Comment by bluesnowmonkey

19 days ago

> The Digital Twin Universe is our answer: behavioral clones of the third-party services our software depends on. We built twins of Okta, Jira, Slack, Google Docs, Google Drive, and Google Sheets, replicating their APIs, edge cases, and observable behaviors.

Came to the same conclusion. I have an integration heavy codebase and it could hardly test anything if tests weren't allowed to call external services. So there are fake implementations of every API it touches: Anthropic, Gemini, Sprites, Brave, Slack, AgentMail, Notion, on and on and on. 22 fakes and climbing. Why not? They're essentially free to generate, it's just tokens.

I didn't go as far as recreating the UI of these services, though, as the article seems to be implying based on those screenshots. Just the APIs.

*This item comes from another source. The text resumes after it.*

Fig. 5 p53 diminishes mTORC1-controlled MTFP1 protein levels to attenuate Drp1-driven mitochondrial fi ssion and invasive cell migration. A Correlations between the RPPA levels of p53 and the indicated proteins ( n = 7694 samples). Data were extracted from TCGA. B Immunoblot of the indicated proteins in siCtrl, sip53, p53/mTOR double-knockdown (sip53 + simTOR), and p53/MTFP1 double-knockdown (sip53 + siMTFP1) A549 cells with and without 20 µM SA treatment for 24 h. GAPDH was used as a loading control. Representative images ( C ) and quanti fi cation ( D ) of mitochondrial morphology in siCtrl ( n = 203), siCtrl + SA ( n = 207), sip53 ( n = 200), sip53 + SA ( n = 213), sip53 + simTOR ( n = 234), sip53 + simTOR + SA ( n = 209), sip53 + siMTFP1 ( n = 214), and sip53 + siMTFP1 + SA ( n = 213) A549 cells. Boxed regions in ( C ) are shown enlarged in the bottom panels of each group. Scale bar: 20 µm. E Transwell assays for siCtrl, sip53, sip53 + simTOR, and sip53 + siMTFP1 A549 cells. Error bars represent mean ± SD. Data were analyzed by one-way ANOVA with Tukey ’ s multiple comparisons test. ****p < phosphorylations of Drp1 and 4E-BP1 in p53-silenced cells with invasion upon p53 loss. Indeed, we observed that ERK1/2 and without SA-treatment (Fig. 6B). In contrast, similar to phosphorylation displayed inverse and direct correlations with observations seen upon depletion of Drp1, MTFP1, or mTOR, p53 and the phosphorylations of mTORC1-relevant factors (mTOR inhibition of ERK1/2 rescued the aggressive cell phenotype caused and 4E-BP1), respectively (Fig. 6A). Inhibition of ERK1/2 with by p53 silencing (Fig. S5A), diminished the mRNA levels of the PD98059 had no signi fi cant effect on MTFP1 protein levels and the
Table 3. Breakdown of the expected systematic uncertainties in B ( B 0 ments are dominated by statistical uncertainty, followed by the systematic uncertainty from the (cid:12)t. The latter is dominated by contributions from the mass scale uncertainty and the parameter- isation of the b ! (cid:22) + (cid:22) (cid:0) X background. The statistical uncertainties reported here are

how are you implementing agentmail? would love to know more

  • I'm building a platform of AI agents, and each agent can have its own email address. AgentMail handles that. You create an inbox via their REST API and they POST to your webhook when mail arrives.

    On the agent side, it just gets tools: send email, reply to email, list inbox, read message. Those tools call the AgentMail API. So the fake implements the same interface.. same send/reply/list/read methods, but recording calls instead of making HTTP requests. You can pre-populate inboxes with test messages, simulate "username taken" errors, etc.

    AgentMail is actually one of the simpler fakes because there's no internal state to maintain. Sending a message doesn't affect what you'd read back from your own inbox. Some of the other fakes (like the database or file storage) need to actually simulate state in memory so writes are visible to subsequent reads. This one is closer to a stub.